Die Hisbollah kämpft für ein unabhängiges Palästina und bestreitet das Existenzrecht Israels. Scheich Hassan Nasrallah, seit 1992 Generalsekretär der Hisbollah, bezeichnete das Nachbarland im Süden als „Besatzer, Aggressor und Krebsgeschwür, das zerstört werden muss“. Der oberste iranische Führer, Ali Chamenei, verwendet eine ebenso aggressive Rhetorik. Die Hisbollah bekommt Geld und Waffen vom schiitischen Mullah-Regime. Was Jerusalem besonders Sorgen macht: Die Hisbollah verfügt über mehr als 100.000 Raketen, viele davon GPSgesteuert. Mehrfach drohte sie mit der Bombardierung von Haifa oder Tel Aviv. In Syrien ist die Hisbollah mit den schiitischen Milizen, die von Teheran ausgerüstet werden, sowie mit den iranischen Revolutionsgarden verbündet. Israels Luftwaffe greift deren Einheiten immer wieder an, sobald sie sich der eigenen Grenze nähern.
Stürzt der Libanon den Nahen Osten ins Chaos?

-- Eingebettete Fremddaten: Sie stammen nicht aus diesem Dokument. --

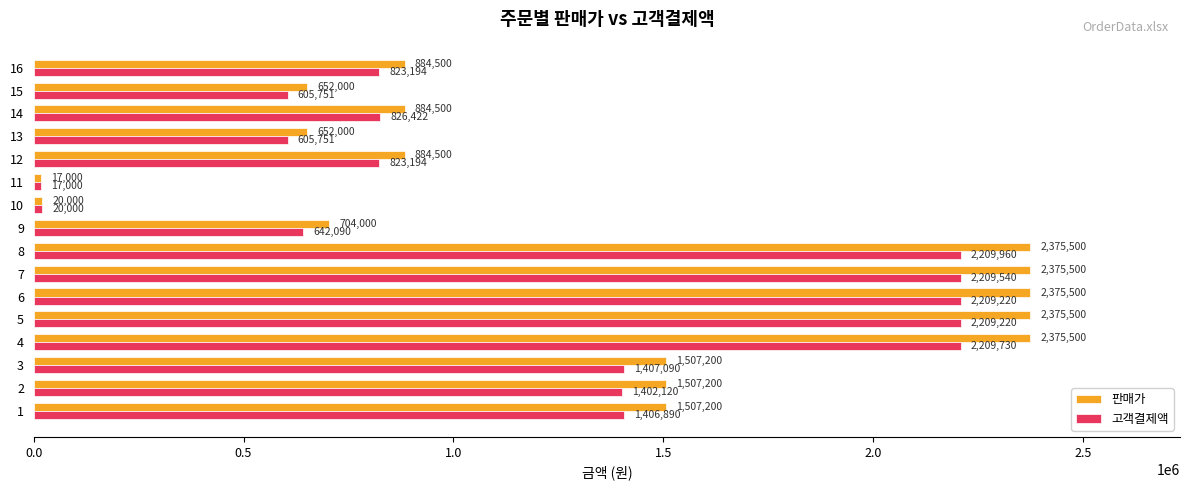

What is the average value of the 고객결제액 series?

1226698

Die Lage ist explosiv. Bessert sich die Situation für die Menschen nicht, ist mit Massenprotesten zu rechnen. Es könnte auch zu gewaltsamen Ausschreitungen kommen. Die politische Klasse hat im Land jeglichen Kredit verspielt. Es ist aber noch komplizierter. Der Libanon, der rund sieben Millionen Einwohner zählt, beherbergt 1,5 Millionen Flüchtlinge. Zerfällt der Staat, besteht die Gefahr weiterer Migrationsbewegungen Richtung Westen. Das Land ist ein zentraler Baustein für die Interessen des Iran. Dessen Führung arbeitet an einer „Achse des schiitischen Widerstandes“ gegen Israel und die USA. Die Front reicht von Teheran über Bagdad und Damaskus bis nach Beirut. Die Hisbollah und der Iran könnten die Spannungen mit Israel weiter anheizen. Im Zuge des Austritts der USA aus dem internationalen Atomabkommen hat Teheran seine Urananreicherung hochgefahren. Dadurch wird die vielschichtige Konfliktlage noch brisanter. Der Nahe Osten ist ohnehin die Region, die am meisten aufrüstet. Das Geld fehlt an anderer Stelle. Folge: Die Unzufriedenheit der Bevölkerung wächst. Irgendwann könnte sich der Druck im Kessel entladen.
Wie ließe sich das Land stabilisieren? Zunächst braucht der Libanon internationale Soforthilfe wie Nahrungsmittel oder medizinische Notversorgung. Aber mittelfristig reicht das nicht. In einer Wiederaufbaukonferenz könnten Europa und die Golfstaaten die Weichen für mehr wirtschaftliche und politische Stabilität stellen. Das setzt aber milliardenschwere Finanzspritzen voraus, die an Bedingungen geknüpft werden müssten. Die libanesische Regierung sollte mehr Teilhabe der Bevölkerung, mehr Dialog und mehr Transparenz zulassen. Der Filz der Korruption müsste beseitigt werden. Ob dies gelingt, ist fraglich.